We have found that machines in a cluster run different configurations
than general-purpose development machines (even when the OS is the
same), and it often takes a couple days to shake out the problems, if
the sysadmins are responsive (may be difficult across time zones). In
the past, it has taken more than a week, but that was prior to having
installation scripts.
It's probably easier for sysadmins to grant non-exclusive access to a
few machines (having one or two exposes 80% of the issues) than to
figure out how to make a dev machine look like a cluster machine.
> - How far are Qserv installation and data loading
> independent ?
I defer to Douglas. Qserv installation is strictly different than
installing data. Loading data (creating a schema, partitioning data,
loading it) is still a painful part of making data available via Qserv.
> * Production planning:
>
> - What happens if a worker crash ? What actions are needed
> ( error recovery ) ? How to exclude one worker node from
> Qserv ?
If a worker crashes, we must login, debug it, and try to reproduce.
Qserv has many bugs and the implementation is quite incomplete, and much
of the value of this testing is to expose problems at scale. At minimum,
we need the log files, the mysqld query log (should be enabled after
data loading), and the stack trace of the xrootd process (available by
saving the corefile).
Worker nodes register themselves, so if a worker node crashes, it will
not respond to query dispatches. An administrator can lookup the data
portions that reside on the worker node and mark them as bad (empty) on
the master, allowing the master to complete, but return incorrect results.
> - What exactly do you need to be monitored on workers ?
Log files, mostly. For debugging, we need free memory, free disk, cpu
load, and mysqld processlist (output of SHOW PROCESSLIST, but mytop
http://jeremy.zawodny.com/mysql/mytop/ would be really nice).
> - We propose to begin installation on 4, then 10, 50 and
> finally 300 nodes. What are the validation steps ? What
> will be the queries used ?
I'm assuming that 4 = 1+3, 10= 1+9, and 300=1+299. Note that the master
node may get heavily loaded in certain situations. The validation steps
are simply to run queries: full-scan queries, point-lookup queries, and
join queries. Each time, the workers need to be spot-checked to verify
that they are responding as expected and the master log must be
inspected, because errors may be unnoticeable in the query results.
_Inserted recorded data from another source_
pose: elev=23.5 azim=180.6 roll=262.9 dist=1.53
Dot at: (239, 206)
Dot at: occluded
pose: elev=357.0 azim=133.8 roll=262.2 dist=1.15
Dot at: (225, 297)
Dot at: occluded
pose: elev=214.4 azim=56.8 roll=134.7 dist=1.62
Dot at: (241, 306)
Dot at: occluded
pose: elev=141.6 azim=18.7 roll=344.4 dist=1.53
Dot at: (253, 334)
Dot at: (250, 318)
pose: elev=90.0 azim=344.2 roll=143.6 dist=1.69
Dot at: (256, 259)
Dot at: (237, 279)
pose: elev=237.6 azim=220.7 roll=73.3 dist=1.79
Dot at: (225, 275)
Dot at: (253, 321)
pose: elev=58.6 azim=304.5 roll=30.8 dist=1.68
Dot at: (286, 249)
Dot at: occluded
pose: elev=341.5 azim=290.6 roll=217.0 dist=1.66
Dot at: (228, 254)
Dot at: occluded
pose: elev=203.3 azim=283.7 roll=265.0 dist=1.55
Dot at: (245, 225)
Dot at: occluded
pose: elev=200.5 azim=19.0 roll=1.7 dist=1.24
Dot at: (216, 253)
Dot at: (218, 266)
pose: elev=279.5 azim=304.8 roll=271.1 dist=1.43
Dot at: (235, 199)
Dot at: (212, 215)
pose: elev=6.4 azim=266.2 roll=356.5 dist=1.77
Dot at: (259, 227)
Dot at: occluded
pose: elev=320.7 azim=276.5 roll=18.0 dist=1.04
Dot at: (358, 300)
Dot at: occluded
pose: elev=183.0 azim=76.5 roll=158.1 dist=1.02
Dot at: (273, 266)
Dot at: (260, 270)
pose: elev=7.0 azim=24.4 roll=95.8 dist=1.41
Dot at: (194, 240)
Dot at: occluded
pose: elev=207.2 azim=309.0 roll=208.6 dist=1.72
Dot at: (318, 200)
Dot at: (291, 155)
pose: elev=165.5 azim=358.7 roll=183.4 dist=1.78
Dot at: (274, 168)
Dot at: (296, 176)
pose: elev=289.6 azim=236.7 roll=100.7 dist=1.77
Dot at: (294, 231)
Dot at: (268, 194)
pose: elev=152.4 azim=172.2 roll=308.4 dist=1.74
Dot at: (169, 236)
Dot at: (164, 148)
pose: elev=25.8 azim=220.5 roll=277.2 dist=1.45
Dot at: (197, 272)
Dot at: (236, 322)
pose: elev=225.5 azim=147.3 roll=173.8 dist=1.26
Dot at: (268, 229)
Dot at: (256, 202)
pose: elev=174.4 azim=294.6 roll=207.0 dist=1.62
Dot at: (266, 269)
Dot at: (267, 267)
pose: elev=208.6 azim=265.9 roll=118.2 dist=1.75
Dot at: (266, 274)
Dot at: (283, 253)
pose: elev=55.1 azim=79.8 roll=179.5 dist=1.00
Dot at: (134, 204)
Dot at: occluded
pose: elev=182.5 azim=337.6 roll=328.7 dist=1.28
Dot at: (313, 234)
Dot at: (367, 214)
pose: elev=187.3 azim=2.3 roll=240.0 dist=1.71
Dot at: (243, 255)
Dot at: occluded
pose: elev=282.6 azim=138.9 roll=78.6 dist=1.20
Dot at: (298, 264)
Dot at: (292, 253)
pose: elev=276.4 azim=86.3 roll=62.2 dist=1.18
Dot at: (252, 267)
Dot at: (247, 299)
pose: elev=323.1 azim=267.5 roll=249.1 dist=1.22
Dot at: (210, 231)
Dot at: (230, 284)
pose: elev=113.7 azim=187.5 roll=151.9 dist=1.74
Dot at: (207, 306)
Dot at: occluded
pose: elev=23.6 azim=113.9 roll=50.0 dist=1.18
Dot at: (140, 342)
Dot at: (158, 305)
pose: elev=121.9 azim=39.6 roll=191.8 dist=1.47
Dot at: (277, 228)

> It would be good to have a wiki page for all these so that
> we could refer to it.
I think Douglas has started such a page, but we should check with him on
tomorrow's call.
Qserv is quite complex and is often difficult to debug. The last test
with 150 nodes would have been impossible without ssh access to the
nodes for setup, validation, and debugging and responsive sysadmins to
check for OS problems and faulty disks or other hardware (we had 2-3
disk failures and 1 misbehaving machine in our 150 node test over 2
weeks, and the more recent test had disk corruption and odd performance
problems even at 16 nodes).
Note that some problems required new features to be quickly developed in
order to continue testing. We will probably need such patches during
this test.
We are really grateful for the opportunity to do this testing and hope
to learn a lot about qserv, its future direction, and, more generally,
the feasibility of the current plans for LSST catalog management.